I'd like to see people think more about the many benefits of people staying in one place, apart from periods of travel for things like education, and have homes, and know their neighbors, all their lives and back through generations of their families. People knowing each other well enough to want to annoy one another, to keep to themselves and trust one another to abide by agreed-upon rules of behavior. Stability is what makes a genuinely nice neighborhood. There can be students or seasonal visitors who come and go, but the base of a good neighborhood is people whose addresses don't change. 

"Developers" destroy that quality of a good neighborhood even if their bids for attention do, usually by accident, have some sort of benefit for somebody.other than the realtors who jack up the prices on the houses people abandon. So it would be a good thig if people just didn't cooperate with rich, arrogant people's "developments." If, for a start, they didn't sell land outside the family, or sold it only for a limited time period with a contract bristling with restrictions, as in the Bible. People like Donald Trump would still make money but they would have to make it without ruining scenic, historic places. 

Instead of "billionaire developers" they might have to be "billionaire heirs," or maybe, in a society that prized stability, "billionaire sculptors," or "billionaire investors," or "billionaire frugal fanatics." That might result in the world having fewer and better billionaires.

New Book Review: Rescued by the Grumpy Doctor

Title: Rescued by the Grumpy Doctor 

Author: Sophia Clark

Date: 2024

Publisher: Sophia Clark

Quote: "People enter marriages of convenience all the time, for reasons far less noble."

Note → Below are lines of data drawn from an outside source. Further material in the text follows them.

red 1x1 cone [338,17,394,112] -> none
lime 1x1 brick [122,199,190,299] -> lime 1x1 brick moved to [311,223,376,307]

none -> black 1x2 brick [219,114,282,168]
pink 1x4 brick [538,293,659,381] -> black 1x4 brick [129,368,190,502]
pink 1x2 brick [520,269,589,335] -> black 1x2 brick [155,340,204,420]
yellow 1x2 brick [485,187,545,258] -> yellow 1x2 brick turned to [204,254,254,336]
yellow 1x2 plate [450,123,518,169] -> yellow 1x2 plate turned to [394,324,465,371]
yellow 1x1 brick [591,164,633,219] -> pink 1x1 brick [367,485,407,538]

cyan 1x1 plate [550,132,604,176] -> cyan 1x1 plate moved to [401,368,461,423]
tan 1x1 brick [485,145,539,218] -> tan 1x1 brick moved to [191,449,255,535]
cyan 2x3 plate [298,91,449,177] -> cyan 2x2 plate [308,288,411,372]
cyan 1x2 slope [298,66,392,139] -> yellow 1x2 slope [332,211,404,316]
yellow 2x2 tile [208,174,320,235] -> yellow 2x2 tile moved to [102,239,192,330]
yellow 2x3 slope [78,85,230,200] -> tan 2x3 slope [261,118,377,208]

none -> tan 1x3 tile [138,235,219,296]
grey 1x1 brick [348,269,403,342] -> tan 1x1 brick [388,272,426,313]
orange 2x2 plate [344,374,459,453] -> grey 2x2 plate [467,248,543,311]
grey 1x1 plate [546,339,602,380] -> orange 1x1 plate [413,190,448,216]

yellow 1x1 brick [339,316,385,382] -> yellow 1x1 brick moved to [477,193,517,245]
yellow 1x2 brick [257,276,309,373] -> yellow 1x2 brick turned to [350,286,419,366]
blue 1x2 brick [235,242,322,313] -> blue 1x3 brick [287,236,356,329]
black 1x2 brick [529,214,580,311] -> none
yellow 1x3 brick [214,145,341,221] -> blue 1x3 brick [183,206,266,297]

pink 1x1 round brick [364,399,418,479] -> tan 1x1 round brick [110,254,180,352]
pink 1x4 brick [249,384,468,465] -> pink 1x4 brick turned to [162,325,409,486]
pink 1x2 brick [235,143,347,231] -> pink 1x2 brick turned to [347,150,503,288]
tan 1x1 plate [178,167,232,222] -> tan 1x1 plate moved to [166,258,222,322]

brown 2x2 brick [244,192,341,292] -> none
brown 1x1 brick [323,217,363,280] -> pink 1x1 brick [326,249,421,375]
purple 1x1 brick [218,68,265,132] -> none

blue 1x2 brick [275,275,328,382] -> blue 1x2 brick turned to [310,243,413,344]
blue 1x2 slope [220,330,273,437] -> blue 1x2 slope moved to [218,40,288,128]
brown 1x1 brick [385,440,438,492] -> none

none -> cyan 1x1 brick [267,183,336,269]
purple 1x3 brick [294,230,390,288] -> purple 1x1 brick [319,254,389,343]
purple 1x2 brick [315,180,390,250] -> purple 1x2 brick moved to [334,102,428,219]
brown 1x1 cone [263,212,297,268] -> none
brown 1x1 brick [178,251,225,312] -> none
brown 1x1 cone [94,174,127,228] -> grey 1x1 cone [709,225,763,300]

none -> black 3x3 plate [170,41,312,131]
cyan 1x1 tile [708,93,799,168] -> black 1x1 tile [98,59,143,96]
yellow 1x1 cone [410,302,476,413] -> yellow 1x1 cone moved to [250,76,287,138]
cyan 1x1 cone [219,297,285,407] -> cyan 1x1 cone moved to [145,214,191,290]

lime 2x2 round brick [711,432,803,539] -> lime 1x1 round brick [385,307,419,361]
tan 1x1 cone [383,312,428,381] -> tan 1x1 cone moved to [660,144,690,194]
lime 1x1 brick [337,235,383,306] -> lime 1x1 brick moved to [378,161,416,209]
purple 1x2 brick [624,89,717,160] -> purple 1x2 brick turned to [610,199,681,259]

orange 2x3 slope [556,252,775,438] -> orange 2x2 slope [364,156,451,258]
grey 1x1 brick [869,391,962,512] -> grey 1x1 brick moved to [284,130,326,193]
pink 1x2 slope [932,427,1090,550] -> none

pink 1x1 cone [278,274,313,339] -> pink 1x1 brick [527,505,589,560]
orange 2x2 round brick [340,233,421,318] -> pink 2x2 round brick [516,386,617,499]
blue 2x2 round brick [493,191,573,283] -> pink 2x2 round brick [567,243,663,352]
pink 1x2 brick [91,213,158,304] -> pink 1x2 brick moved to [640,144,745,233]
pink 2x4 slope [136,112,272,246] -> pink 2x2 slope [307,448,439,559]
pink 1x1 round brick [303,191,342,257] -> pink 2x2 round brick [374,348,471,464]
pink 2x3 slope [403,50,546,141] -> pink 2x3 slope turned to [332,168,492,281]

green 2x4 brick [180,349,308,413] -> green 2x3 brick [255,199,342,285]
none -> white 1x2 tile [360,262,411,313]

Emily wants a new husband to make the old one go away. Jake wants a wife to make his father stop nagging him about his need for one. She proposes a short-term marriage of convenience first. He's reluctant at first, because he likes Emily and her brother as friends, but there is an undeniable physical attraction...

Can this marriage survive the in-love-with-sex stage? We are not told. Romance novels are marital aids and this one is for those who want to remember falling in love with sex. Explicit enough to attract bad things to your browser, it describes how Jake's emotional heart is won through the discovery that being young and full of hormones feels good in lots of different positions and a few fantasy scenes. 

Hmm. Attractive woman proposes to him, gives him time to think about it as women traditionally do, then hardly ever gets into a long conversation unless making babies is involved and just falls in love with his body? Did a man suggest this plot outline? Who knows, but this is the kind of romance novel a couple might share.